● Teks yang Diberikan:
┌──

Dari 1985 peserta, 270 orang melaporkan kematian seseorang yang disayangi dalam 6 bulan sebelum onset MI. Dari 270 orang tersebut, 19 orang mengalami MI dalam kurun waktu 24 jam setelah kehilangan, 7 orang dalam 24-48 jam, 5 orang dalam 48 – 72 jam, 21 orang dalam 4-7 hari setelah kehilangan. Dari 19 orang yang mengalami MI dalam 24 jam, dikatakan orang yang kehilangan tersebut bersifat moderately dan extremely meaningful.

Hasil penelitian menunjukkan bahwa incidence rate ratio (IRR) terjadi MI didapatkan paling tinggi pada kurun waktu 24 jam setelah kehilangan yaitu 21.1 (95% CI 13.1 – 34.1). IRR menurun secara progresif seiring bertambahnya hari setelah kehilangan orang yang disayangi, menjadi 5.8 pada hari ke-7 (95% CI 3.7 – 9.2), tapi peningkatan yang signifikan tetap ada selama kurang lebih satu bulan setelah kematian orang yang disayangi.

Secara berurutan pada kelompok MI 5%, 10%, dan 20% 10 year MI risk, didapatkan number needed to harm adalah 1 per 1394, 678, dan 320 secara berurutan (risiko berdasarkan Framingham Risk Score).

Studi ini juga menunjukkan bahwa pria lebih rapuh untuk terjadi penurunan kualitas kesehatan daripada wanita terkait kehilangan orang yang disayangi. Begitu pula kaum muda ternyata lebih rapuh daripada kaum yang lebih tua. Risiko juga dilaporkan meningkat pada mereka yang merasakan amarah, anxietas, atau depresi sekitar 2 jam sebelum onset (semua p < 0.001)



Hubungan antara kematian orang yang berarti sebagai faktor pemicu ini dengan onset akut MI secara patofisiologi dapat dijelaskan melalui jalur peningkatan afek negatif, seperti depresi, anxietas, dan amarah. Selain itu, stress emosional juga dapat menyebabkan stress fisik melalui berkurangnya waktu tidur, berkurangnya nafsu makan, penurunan kadar kolesterol dan LDL, serta kadar kortisol yang meningkat. Kortisol meningkatkan aktivitas simpatis, sehingga terjadi perubahan–perubahan hemodinamik akut seperti peningkatan resistensi vaskular, yang dapat menyebabkan iskemia miokard transien dan/atau disrupsi plak aterosklerosis.

Karena hasil penelitian menunjukkan bahwa asosiasi terkuat antara kehilangan dan onset MI adalah dalam hitungan hari setelah kehilangan, dapat disimpulkan bahwa onset MI bukanlah diakibatkan konsumsi obat kardiovaskular yang terlewat. Tidak juga ada yang melaporkan lupa untuk mengonsumsi beta-blocker yang dapat menyebabkan rebound dari hipertensi.

└──

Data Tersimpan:
┌──

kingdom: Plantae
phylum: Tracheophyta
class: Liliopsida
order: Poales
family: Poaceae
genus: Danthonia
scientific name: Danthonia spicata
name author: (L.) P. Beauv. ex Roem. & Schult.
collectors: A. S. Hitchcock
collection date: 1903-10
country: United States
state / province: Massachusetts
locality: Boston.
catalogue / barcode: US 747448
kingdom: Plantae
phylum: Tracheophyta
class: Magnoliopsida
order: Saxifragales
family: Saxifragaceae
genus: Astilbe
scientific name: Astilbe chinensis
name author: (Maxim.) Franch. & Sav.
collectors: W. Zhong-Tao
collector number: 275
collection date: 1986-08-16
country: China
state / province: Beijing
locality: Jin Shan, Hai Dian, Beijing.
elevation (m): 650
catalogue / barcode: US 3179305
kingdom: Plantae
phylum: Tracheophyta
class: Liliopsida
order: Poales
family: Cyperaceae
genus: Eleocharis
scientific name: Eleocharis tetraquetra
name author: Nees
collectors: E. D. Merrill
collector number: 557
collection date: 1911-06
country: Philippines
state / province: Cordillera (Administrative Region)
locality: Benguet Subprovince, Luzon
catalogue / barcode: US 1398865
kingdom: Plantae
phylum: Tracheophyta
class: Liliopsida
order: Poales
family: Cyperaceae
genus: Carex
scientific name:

└──

● Cara Mengerjakan: Salin dengan tepat bagian teks yang diberikan, mulai dari "Dari 1985 peserta, 270" dan berakhir pada "dan extremely meaningful.". Materi ini tidak ada hubungannya dengan teks yang diberikan.

● Jawaban:
Dari 1985 peserta, 270 orang melaporkan kematian seseorang yang disayangi dalam 6 bulan sebelum onset MI. Dari 270 orang tersebut, 19 orang mengalami MI dalam kurun waktu 24 jam setelah kehilangan, 7 orang dalam 24-48 jam, 5 orang dalam 48 – 72 jam, 21 orang dalam 4-7 hari setelah kehilangan. Dari 19 orang yang mengalami MI dalam 24 jam, dikatakan orang yang kehilangan tersebut bersifat moderately dan extremely meaningful.